LISTED RECORDS:
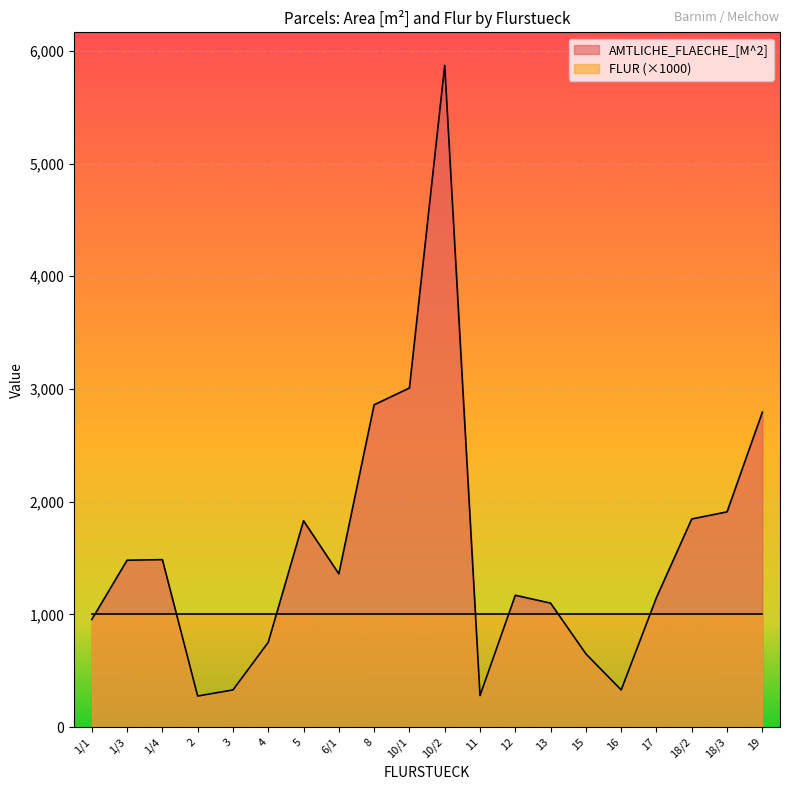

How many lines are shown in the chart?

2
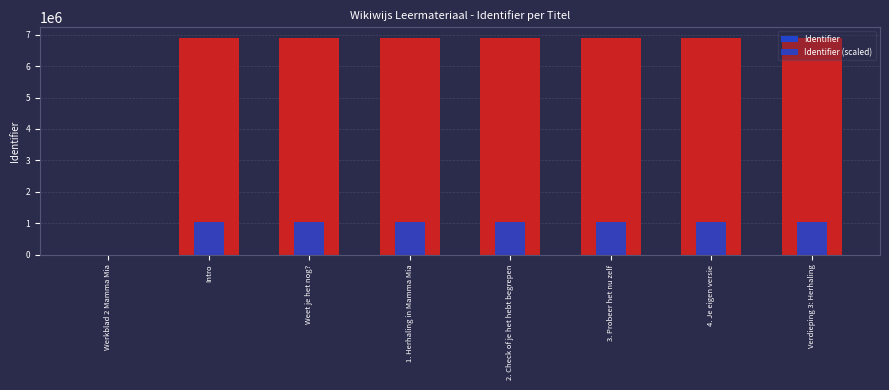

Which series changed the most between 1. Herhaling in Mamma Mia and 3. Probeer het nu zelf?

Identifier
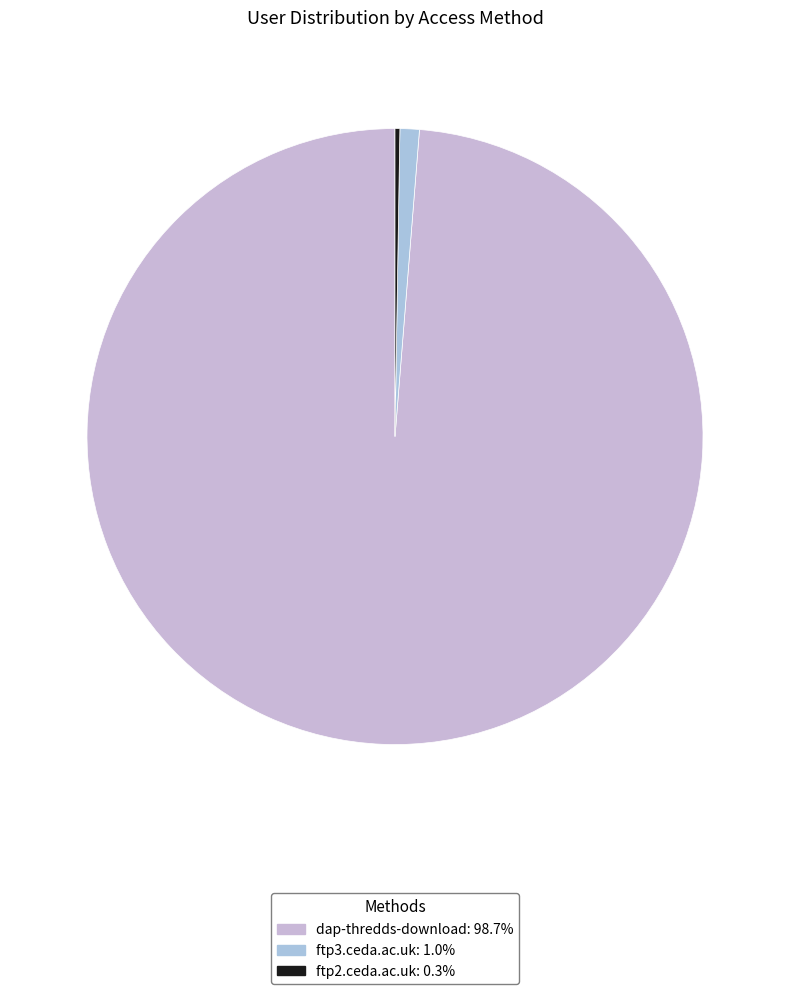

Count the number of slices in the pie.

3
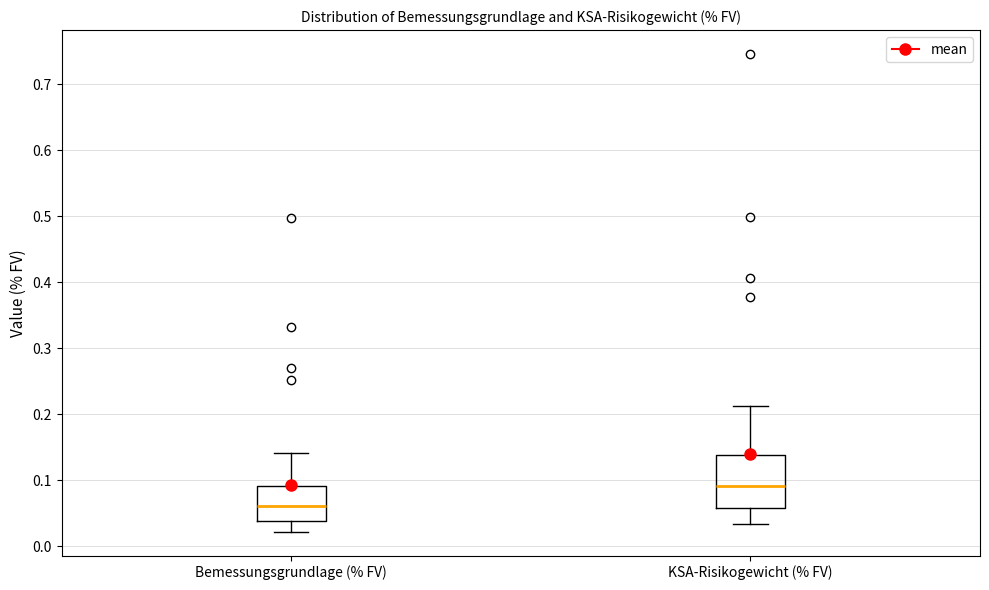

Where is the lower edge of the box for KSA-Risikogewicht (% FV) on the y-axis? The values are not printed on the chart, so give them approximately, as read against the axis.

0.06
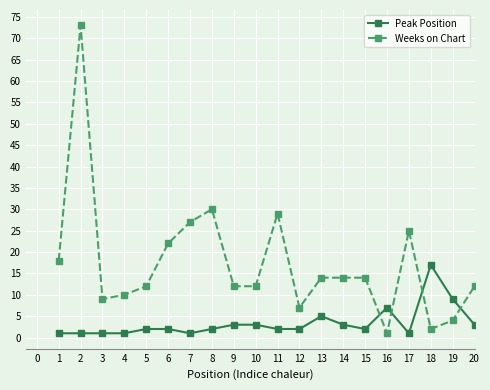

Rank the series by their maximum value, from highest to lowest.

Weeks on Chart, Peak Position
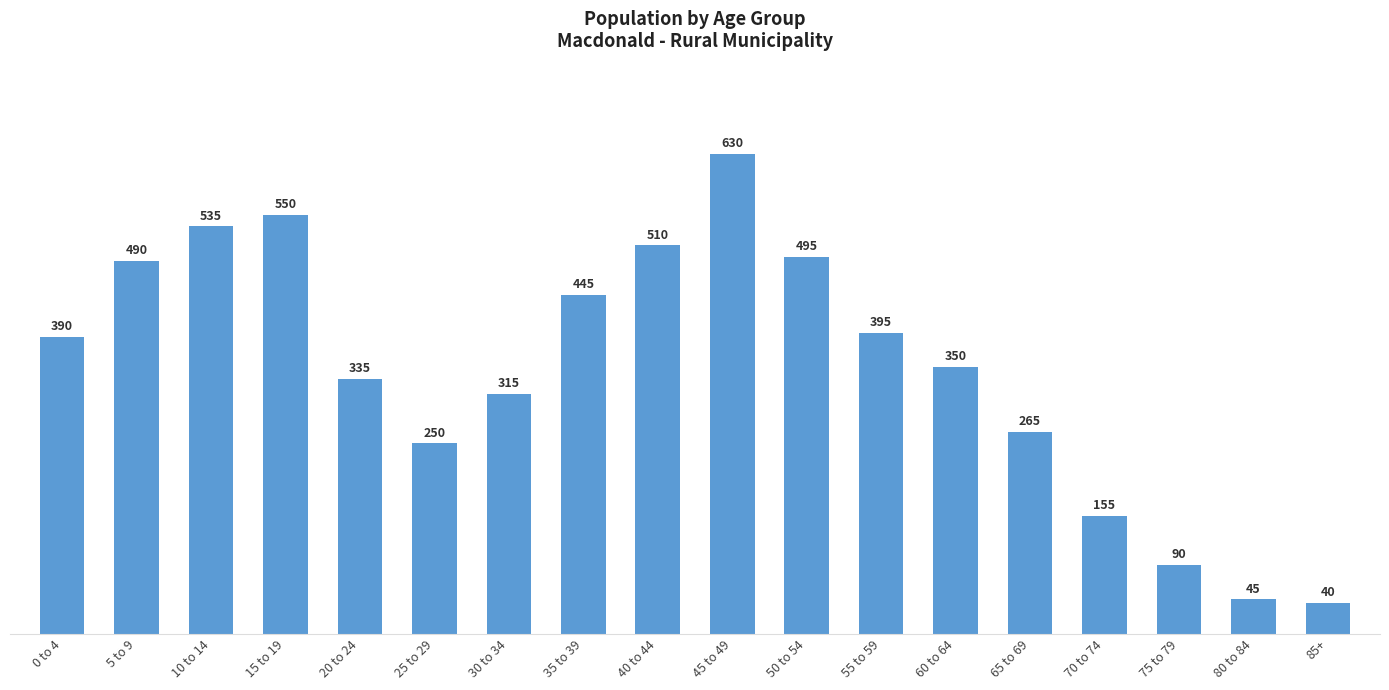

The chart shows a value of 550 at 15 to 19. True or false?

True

BRIEF:
Rewrite the entire listing above, replacing each "series" with "data series" and changing nothing else. Omit the pictures from your version.

ANSWER BOX:
How many lines are shown in the chart?

2

Which data series changed the most between 1. Herhaling in Mamma Mia and 3. Probeer het nu zelf?

Identifier

Count the number of slices in the pie.

3

Where is the lower edge of the box for KSA-Risikogewicht (% FV) on the y-axis? The values are not printed on the chart, so give them approximately, as read against the axis.

0.06

Rank the data series by their maximum value, from highest to lowest.

Weeks on Chart, Peak Position

The chart shows a value of 550 at 15 to 19. True or false?

True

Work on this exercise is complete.